### Activity
Retype each line exactly as it stands, beginning at the first line of the material and finishing with the line that contains "Digitize the connectivity of every".

------------------------------

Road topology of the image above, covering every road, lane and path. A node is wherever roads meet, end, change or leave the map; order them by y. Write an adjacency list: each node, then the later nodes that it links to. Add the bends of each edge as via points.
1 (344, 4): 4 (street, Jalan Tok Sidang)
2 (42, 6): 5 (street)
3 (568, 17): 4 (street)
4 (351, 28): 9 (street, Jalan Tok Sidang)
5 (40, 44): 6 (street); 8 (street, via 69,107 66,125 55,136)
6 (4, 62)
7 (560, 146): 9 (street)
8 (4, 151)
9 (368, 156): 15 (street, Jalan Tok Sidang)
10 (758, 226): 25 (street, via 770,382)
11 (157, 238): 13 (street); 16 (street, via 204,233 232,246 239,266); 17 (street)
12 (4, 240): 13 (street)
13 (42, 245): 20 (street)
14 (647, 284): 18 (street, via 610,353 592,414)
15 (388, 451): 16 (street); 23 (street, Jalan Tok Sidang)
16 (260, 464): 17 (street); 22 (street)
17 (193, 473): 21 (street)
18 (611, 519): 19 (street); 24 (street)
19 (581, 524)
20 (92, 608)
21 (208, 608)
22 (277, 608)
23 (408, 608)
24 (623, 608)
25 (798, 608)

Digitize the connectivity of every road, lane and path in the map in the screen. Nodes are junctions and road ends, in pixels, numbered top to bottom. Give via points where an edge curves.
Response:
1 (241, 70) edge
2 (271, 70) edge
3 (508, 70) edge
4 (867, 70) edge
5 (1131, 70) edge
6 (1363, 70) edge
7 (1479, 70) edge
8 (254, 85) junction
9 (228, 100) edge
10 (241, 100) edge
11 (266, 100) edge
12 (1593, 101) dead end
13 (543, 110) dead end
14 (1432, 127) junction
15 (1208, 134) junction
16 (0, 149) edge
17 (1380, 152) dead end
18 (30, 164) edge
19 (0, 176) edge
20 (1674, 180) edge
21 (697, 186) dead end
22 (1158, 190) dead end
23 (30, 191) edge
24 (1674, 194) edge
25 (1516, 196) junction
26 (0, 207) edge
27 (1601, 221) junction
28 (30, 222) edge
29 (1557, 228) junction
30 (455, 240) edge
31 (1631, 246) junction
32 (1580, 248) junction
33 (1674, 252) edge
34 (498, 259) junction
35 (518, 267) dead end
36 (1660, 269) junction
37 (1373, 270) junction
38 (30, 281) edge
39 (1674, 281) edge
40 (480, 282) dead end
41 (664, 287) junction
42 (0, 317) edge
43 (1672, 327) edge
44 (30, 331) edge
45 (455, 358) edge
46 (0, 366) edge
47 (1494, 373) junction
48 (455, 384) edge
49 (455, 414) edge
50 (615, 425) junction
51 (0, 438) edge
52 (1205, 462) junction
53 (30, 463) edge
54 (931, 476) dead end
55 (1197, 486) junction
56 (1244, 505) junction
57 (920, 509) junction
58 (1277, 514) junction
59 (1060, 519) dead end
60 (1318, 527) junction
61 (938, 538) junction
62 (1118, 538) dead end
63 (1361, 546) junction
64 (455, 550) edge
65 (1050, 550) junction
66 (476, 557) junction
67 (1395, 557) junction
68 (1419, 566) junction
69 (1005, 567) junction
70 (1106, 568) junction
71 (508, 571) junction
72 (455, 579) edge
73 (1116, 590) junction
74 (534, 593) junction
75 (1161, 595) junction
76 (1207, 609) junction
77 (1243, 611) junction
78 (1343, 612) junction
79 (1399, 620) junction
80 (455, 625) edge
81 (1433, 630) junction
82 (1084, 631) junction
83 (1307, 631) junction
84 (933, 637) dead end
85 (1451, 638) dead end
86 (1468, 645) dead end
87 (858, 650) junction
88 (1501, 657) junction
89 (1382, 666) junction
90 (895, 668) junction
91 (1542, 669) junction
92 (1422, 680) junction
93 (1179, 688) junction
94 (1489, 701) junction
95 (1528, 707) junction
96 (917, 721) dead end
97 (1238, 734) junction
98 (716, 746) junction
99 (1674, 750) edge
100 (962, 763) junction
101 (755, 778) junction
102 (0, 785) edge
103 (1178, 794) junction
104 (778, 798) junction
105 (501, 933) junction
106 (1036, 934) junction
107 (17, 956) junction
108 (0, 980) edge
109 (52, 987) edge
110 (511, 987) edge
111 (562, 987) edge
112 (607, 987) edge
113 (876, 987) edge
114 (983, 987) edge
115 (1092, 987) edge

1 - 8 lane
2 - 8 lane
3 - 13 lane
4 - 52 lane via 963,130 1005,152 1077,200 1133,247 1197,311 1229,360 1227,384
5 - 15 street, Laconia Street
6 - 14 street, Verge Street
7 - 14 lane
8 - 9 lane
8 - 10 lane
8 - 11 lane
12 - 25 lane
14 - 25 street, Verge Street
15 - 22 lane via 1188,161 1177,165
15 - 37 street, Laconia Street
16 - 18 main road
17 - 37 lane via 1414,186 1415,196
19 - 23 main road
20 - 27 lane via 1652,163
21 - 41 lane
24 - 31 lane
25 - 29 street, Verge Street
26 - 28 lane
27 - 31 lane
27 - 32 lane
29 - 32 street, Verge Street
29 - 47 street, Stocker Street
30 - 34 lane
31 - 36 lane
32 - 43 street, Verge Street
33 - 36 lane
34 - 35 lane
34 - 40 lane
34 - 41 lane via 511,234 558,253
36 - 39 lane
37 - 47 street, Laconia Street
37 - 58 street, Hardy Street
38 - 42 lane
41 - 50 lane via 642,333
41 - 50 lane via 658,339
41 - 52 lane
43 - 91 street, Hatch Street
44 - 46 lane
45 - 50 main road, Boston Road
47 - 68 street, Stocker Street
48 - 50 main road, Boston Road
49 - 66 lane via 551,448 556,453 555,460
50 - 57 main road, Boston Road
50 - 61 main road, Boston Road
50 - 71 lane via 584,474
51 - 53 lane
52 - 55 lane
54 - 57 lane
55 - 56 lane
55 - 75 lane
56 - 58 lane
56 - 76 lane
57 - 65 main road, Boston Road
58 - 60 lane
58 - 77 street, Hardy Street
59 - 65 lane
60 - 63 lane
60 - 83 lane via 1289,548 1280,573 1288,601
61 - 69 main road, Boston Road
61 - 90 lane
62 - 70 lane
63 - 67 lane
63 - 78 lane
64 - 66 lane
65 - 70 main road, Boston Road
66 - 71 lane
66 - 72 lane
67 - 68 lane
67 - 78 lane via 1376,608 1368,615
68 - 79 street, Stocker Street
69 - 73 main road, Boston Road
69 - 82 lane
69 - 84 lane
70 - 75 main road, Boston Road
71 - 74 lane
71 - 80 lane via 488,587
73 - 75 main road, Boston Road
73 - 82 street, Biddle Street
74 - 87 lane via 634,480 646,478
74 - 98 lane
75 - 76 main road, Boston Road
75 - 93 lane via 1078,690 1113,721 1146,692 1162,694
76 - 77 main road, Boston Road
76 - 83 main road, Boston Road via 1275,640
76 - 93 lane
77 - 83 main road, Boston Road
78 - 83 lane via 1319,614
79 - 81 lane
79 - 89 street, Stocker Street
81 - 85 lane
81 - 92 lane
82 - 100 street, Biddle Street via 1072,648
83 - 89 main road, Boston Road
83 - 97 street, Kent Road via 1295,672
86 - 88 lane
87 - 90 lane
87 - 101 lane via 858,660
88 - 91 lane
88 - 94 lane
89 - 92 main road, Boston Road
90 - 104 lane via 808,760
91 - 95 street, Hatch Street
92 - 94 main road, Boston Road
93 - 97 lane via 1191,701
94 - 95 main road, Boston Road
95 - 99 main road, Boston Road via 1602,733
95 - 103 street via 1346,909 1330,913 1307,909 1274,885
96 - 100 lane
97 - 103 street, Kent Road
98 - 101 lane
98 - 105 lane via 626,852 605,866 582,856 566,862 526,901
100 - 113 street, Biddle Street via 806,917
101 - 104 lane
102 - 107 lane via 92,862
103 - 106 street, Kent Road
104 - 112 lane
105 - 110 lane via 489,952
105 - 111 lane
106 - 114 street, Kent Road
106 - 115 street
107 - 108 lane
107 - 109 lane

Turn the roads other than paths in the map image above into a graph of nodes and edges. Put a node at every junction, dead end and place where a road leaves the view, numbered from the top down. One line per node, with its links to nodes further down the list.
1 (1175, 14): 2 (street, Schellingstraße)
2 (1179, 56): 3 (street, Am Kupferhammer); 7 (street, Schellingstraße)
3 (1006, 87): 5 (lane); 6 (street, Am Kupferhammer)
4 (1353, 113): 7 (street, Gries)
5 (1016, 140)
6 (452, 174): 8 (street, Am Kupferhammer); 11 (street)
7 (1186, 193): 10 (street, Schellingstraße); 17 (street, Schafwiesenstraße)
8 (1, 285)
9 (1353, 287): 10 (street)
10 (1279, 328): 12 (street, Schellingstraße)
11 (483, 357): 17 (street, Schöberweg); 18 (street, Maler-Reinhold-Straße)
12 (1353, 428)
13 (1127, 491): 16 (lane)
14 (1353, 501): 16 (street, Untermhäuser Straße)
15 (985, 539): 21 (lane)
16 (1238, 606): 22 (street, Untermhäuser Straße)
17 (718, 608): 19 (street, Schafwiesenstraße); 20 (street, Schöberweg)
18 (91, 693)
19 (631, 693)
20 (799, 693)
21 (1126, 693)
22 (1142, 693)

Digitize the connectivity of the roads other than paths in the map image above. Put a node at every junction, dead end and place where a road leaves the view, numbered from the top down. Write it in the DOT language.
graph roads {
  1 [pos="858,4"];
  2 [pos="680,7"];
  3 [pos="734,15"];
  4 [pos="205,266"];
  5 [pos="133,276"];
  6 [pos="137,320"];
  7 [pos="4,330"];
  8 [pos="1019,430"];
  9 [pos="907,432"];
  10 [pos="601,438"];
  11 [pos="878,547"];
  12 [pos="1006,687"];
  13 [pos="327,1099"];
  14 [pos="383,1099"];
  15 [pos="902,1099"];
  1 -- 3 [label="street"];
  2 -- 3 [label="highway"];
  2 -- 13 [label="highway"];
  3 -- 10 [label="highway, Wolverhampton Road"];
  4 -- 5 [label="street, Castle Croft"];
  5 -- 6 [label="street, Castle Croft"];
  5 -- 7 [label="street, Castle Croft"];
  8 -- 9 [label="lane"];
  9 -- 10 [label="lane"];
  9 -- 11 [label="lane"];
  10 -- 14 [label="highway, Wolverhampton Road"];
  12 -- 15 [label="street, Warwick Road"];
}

------------------------------

### Finished exercise
Road topology of the image above, covering every road, lane and path. A node is wherever roads meet, end, change or leave the map; order them by y. Write an adjacency list: each node, then the later nodes that it links to. Add the bends of each edge as via points.
1 (344, 4): 4 (street, Jalan Tok Sidang)
2 (42, 6): 5 (street)
3 (568, 17): 4 (street)
4 (351, 28): 9 (street, Jalan Tok Sidang)
5 (40, 44): 6 (street); 8 (street, via 69,107 66,125 55,136)
6 (4, 62)
7 (560, 146): 9 (street)
8 (4, 151)
9 (368, 156): 15 (street, Jalan Tok Sidang)
10 (758, 226): 25 (street, via 770,382)
11 (157, 238): 13 (street); 16 (street, via 204,233 232,246 239,266); 17 (street)
12 (4, 240): 13 (street)
13 (42, 245): 20 (street)
14 (647, 284): 18 (street, via 610,353 592,414)
15 (388, 451): 16 (street); 23 (street, Jalan Tok Sidang)
16 (260, 464): 17 (street); 22 (street)
17 (193, 473): 21 (street)
18 (611, 519): 19 (street); 24 (street)
19 (581, 524)
20 (92, 608)
21 (208, 608)
22 (277, 608)
23 (408, 608)
24 (623, 608)
25 (798, 608)

Digitize the connectivity of every road, lane and path in the map in the screen. Nodes are junctions and road ends, in pixels, numbered top to bottom. Give via points where an edge curves.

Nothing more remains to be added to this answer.